The result is a rare game confident that its world and story are compelling enough to drive players to complete it. “With Gone Home, we wanted to make all the meaning that you get out of playing the game come from the interactions and from you saying I want to engage with this and to find out about it,” says Gaynor. He believes that “you have a closer connection with what you are discovering if you have chosen to reach out for it and find it.”

This was my experience with Gone Home. Even though I never actually met the Greenbriar family, I felt like I knew them. I had made the decision to consider the many objects, notes, books, music and ornaments and piece together the story they tell.

When I played through Bioshock Infinite this last spring, I took stock of the various items I found in the game. I’d find jars of pickles, cans of beans, cereal, chips, hot dogs, soda, cake and beer. I’d also find the game’s currency, silver eagles, and various types of ammunition. I’d often find these things stuffed in trash cans or abandoned suitcases, sometimes right under the nose of starving people who desperately needed them.

These objects do very little to color the players understanding of Infinite’s floating city of Columbia. If anything they merely equip us for what Columbia is all about—combat. Most people won’t notice that there are no distinct brands of soda or chips in Columbia because chips and soda merely exist to give players more health and salts. They aren’t there to illumine the world in which they exist. Thus, it’s more efficient to simply press “x” to “take all.” Looting in Columbia does not move me to consider its world and characters. If anything it turns me into a thoughtless glutton who ravenously moves from place to place eating and drinking everything in my path.

Data entries
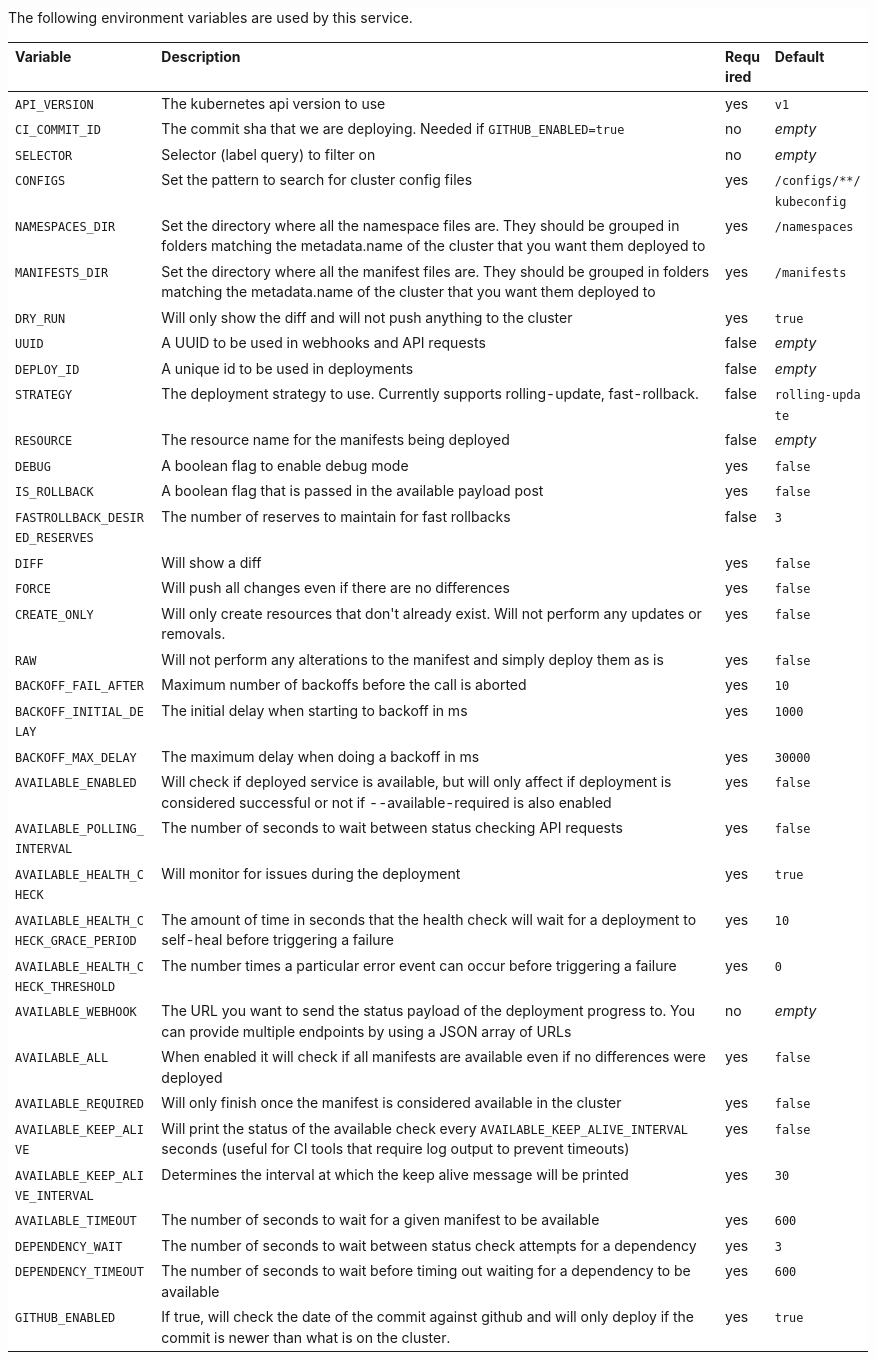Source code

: The following environment variables are used by this service.

| Variable | Description | Required | Default |
| :--- | :--- | :--- | :--- |
| `API_VERSION` | The kubernetes api version to use | yes | `v1` |
| `CI_COMMIT_ID` | The commit sha that we are deploying. Needed if `GITHUB_ENABLED=true` | no | *empty* |
| `SELECTOR` | Selector (label query) to filter on | no | *empty* |
| `CONFIGS` | Set the pattern to search for cluster config files | yes | `/configs/**/kubeconfig` |
| `NAMESPACES_DIR` | Set the directory where all the namespace files are. They should be grouped in folders matching the metadata.name of the cluster that you want them deployed to | yes | `/namespaces` |
| `MANIFESTS_DIR` | Set the directory where all the manifest files are. They should be grouped in folders matching the metadata.name of the cluster that you want them deployed to | yes | `/manifests` |
| `DRY_RUN` | Will only show the diff and will not push anything to the cluster | yes | `true` |
| `UUID` | A UUID to be used in webhooks and API requests | false | *empty* |
| `DEPLOY_ID` | A unique id to be used in deployments | false | *empty* |
| `STRATEGY` | The deployment strategy to use. Currently supports rolling-update, fast-rollback. | false | `rolling-update` |
| `RESOURCE` | The resource name for the manifests being deployed | false | *empty* |
| `DEBUG` | A boolean flag to enable debug mode | yes | `false` |
| `IS_ROLLBACK` | A boolean flag that is passed in the available payload post | yes | `false` |
| `FASTROLLBACK_DESIRED_RESERVES` | The number of reserves to maintain for fast rollbacks | false | `3` |
| `DIFF` | Will show a diff | yes | `false` |
| `FORCE` | Will push all changes even if there are no differences | yes | `false` |
| `CREATE_ONLY` | Will only create resources that don't already exist. Will not perform any updates or removals. | yes | `false` |
| `RAW` | Will not perform any alterations to the manifest and simply deploy them as is | yes | `false` |
| `BACKOFF_FAIL_AFTER` | Maximum number of backoffs before the call is aborted | yes | `10` |
| `BACKOFF_INITIAL_DELAY` | The initial delay when starting to backoff in ms | yes | `1000` |
| `BACKOFF_MAX_DELAY` | The maximum delay when doing a backoff in ms | yes | `30000` |
| `AVAILABLE_ENABLED` | Will check if deployed service is available, but will only affect if deployment is considered successful or not if --available-required is also enabled | yes | `false` |
| `AVAILABLE_POLLING_INTERVAL` | The number of seconds to wait between status checking API requests | yes | `false` |
| `AVAILABLE_HEALTH_CHECK` | Will monitor for issues during the deployment | yes | `true` |
| `AVAILABLE_HEALTH_CHECK_GRACE_PERIOD` | The amount of time in seconds that the health check will wait for a deployment to self-heal before triggering a failure | yes | `10` |
| `AVAILABLE_HEALTH_CHECK_THRESHOLD` | The number times a particular error event can occur before triggering a failure | yes | `0` |
| `AVAILABLE_WEBHOOK` | The URL you want to send the status payload of the deployment progress to. You can provide multiple endpoints by using a JSON array of URLs | no | *empty* |
| `AVAILABLE_ALL` | When enabled it will check if all manifests are available even if no differences were deployed | yes | `false` |
| `AVAILABLE_REQUIRED` | Will only finish once the manifest is considered available in the cluster | yes | `false` |
| `AVAILABLE_KEEP_ALIVE` | Will print the status of the available check every `AVAILABLE_KEEP_ALIVE_INTERVAL` seconds (useful for CI tools that require log output to prevent timeouts) | yes | `false` |
| `AVAILABLE_KEEP_ALIVE_INTERVAL` | Determines the interval at which the keep alive message will be printed | yes | `30` |
| `AVAILABLE_TIMEOUT` | The number of seconds to wait for a given manifest to be available | yes | `600` |
| `DEPENDENCY_WAIT` | The number of seconds to wait between status check attempts for a dependency | yes | `3` |
| `DEPENDENCY_TIMEOUT` | The number of seconds to wait before timing out waiting for a dependency to be available | yes | `600` |
| `GITHUB_ENABLED` | If true, will check the date of the commit against github and will only deploy if the commit is newer than what is on the cluster. | yes | `true` |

- Study questions
1/ In the passage comparing Gone Home and Bioshock Infinite, what is the currency in Bioshock Infinite called?
2/ Update the passage comparing Gone Home and Bioshock Infinite, from "These objects do" up to and including "in my path.", using "scavenger" in place of "glutton".

- Solution list
1/ Silver eagles.

2/
These objects do very little to color the players understanding of Infinite’s floating city of Columbia. If anything they merely equip us for what Columbia is all about—combat. Most people won’t notice that there are no distinct brands of soda or chips in Columbia because chips and soda merely exist to give players more health and salts. They aren’t there to illumine the world in which they exist. Thus, it’s more efficient to simply press “x” to “take all.” Looting in Columbia does not move me to consider its world and characters. If anything it turns me into a thoughtless scavenger who ravenously moves from place to place eating and drinking everything in my path.